Obiettivo indicato A: Secondo l'articolo sull'abbandono del carbone in Europa, qual è la potenza della centrale di West Burton che EDF chiuderà?
Obiettivo indicato B: Prosegui l'articolo sull'abbandono del carbone in Europa dopo la sua ultima frase.

Brano da leggere:
========================

Accelera l’abbandono del carbone in Europa. Metà delle centrali ha già chiuso. L’ong Europe beyond coal: adesso più impegno dei governi su piani per il phase out e stop a finanza fossile
Spento il 162° impianto a carbone, sui 324 totali
(Rinnovabili.it) – L’Europa è al giro di boa sul carbone. Lunedì 22 marzo l’utility francese EDF (Electricité de France) ha annunciato che l’anno prossimo chiuderà la sua centrale a carbone da 2.188 MW di West Burton, nel nord dell’Inghilterra. Annuncio che fa salire il numero degli impianti su suolo europeo in chiusura prima del 2030 a 162, esattamente la metà dei 324 totali.

========================

Record presentati:
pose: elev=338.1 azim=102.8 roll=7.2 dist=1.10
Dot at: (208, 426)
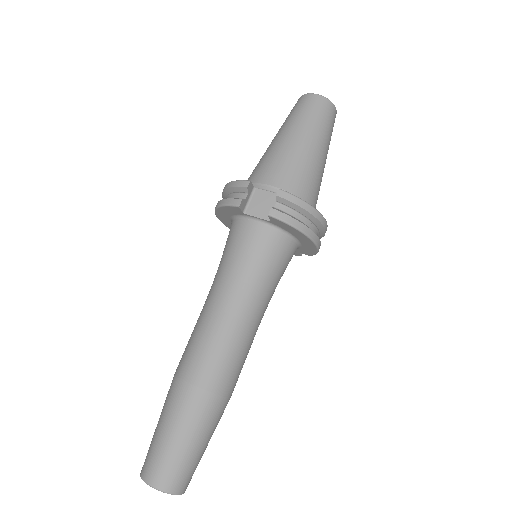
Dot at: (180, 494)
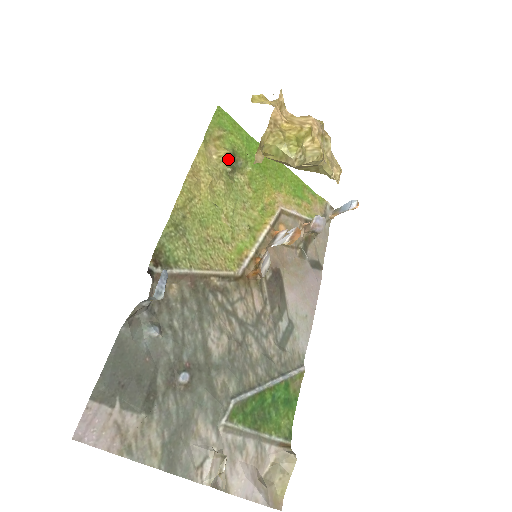
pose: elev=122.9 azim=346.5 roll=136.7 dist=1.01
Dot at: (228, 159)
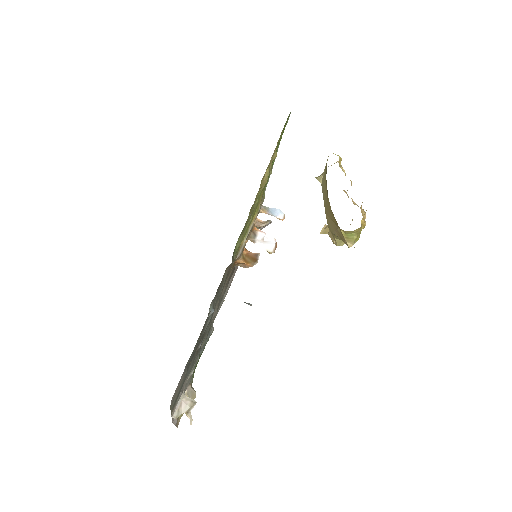
Dot at: occluded
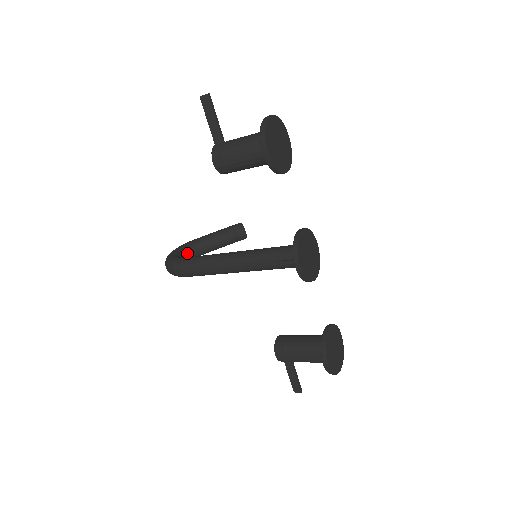
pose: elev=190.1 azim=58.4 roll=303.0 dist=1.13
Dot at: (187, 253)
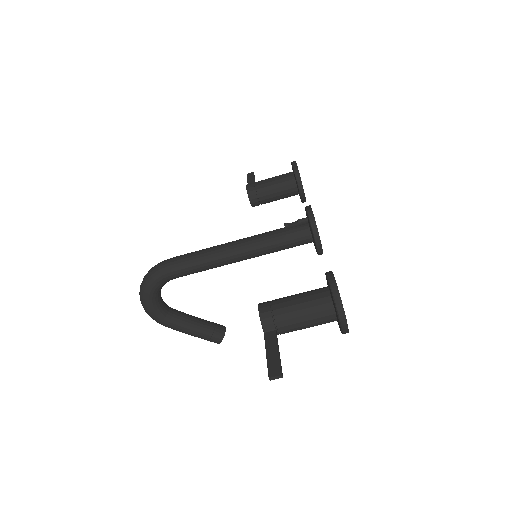
Dot at: (163, 301)
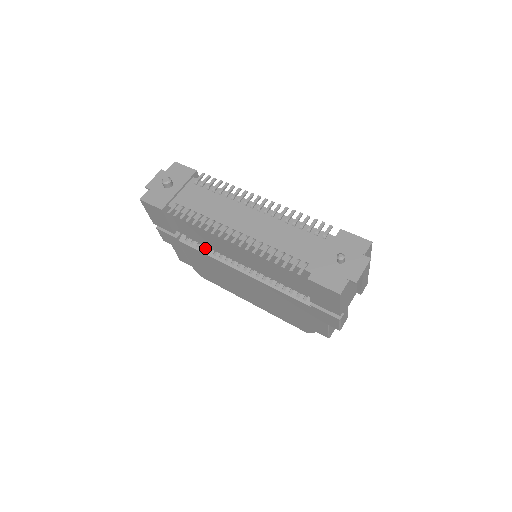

========================

Risposta al compito A: 2.188 MW.

Risposta al compito B:
A tenere il conto (e a festeggiare) è Europe beyond coal, coalizione di movimenti della società civile impegnati in una campagna per il phase out del carbone. “Siamo alla fine dei giochi per l’industria del carbone in Europa – afferma Kathrin Gutmann, direttrice della campagna Europe Beyond Coal – Dopo anni di inarrestabile declino, metà degli impianti a carbone europei sono storia”. E rilancia con un nuovo appello per un impegno maggiore delle istituzioni nel programmare i phase out e per un giro di vite sulla finanza fossile: “I governi, le società energetiche e le istituzioni finanziarie devono ora pianificare un’uscita dal carbone entro il 2030 o prima, terminare tutti i flussi di finanziamento al carbone e al gas fossile e, invece, indirizzare il loro sostegno alle energie rinnovabili sostenibili e alla giusta transizione delle comunità colpite. I prossimi cinque anni vedranno la maggior parte degli stabilimenti rimasti”.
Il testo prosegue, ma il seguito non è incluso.